- Born: October 30, 1934 Melber, Kentucky, United States
- Died: November 29, 1979 (aged 45) Burlington, Ontario, Canada
- Genres: Rock and roll, rockabilly, R&B, country
- Occupations: Singer, songwriter, musician
- Instruments: Vocals, piano, guitar
- Years active: 1956–1979
- Labels: Sun Records Judd Records Vee-Jay Records Tollie Records Smash Records Boot Records Various independent record labels
- Formerly of: Ray Smith and the Country Boys
- Website: Ray Smith's Rockabilly Hall of Fame page

= Ray Smith (rockabilly singer) =

American singer-songwriter (1934–1979)

Ray Smith (October 30, 1934 – November 29, 1979) was an American rockabilly musician.

==Career==
Smith recorded for Vee-Jay Records, Tollie Records, Smash Records, Sun Records and Boot Records during his career, and had a hit with the song "Rockin' Little Angel" in 1960 on Judd Records. "Rockin' Little Angel" took a portion of its melody from the 1844 song "Buffalo Gals". The record sold over one million copies, earning a gold disc.

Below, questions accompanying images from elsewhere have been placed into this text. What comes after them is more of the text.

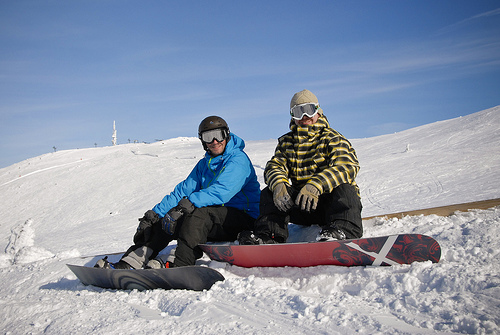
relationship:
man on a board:
[237, 89, 363, 246] [199, 232, 435, 272]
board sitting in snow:
[64, 264, 225, 292] [17, 114, 487, 334]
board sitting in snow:
[198, 233, 441, 269] [17, 114, 487, 334]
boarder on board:
[93, 114, 261, 278] [103, 264, 185, 290]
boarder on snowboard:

It reached #22 on the Billboard Hot 100. Smith often recorded material written by Charlie Rich, and was influenced by Elvis Presley. Smith gave a concert at "Karregat" Hall in Eindhoven on April 21, 1979. It is recorded on an album called The Rocking Side and released by a Dutch label (Rockhouse, LP 7909).

==Death==
Smith committed suicide at his home in Burlington, Ontario Canada on November 29, 1979, at the age of 45, leaving behind his wife Lillian, and children Sheila, Johnny and Ray Jr.
Smith's Judd and Sun singles and session material have been released on Germany's Bear Family Records.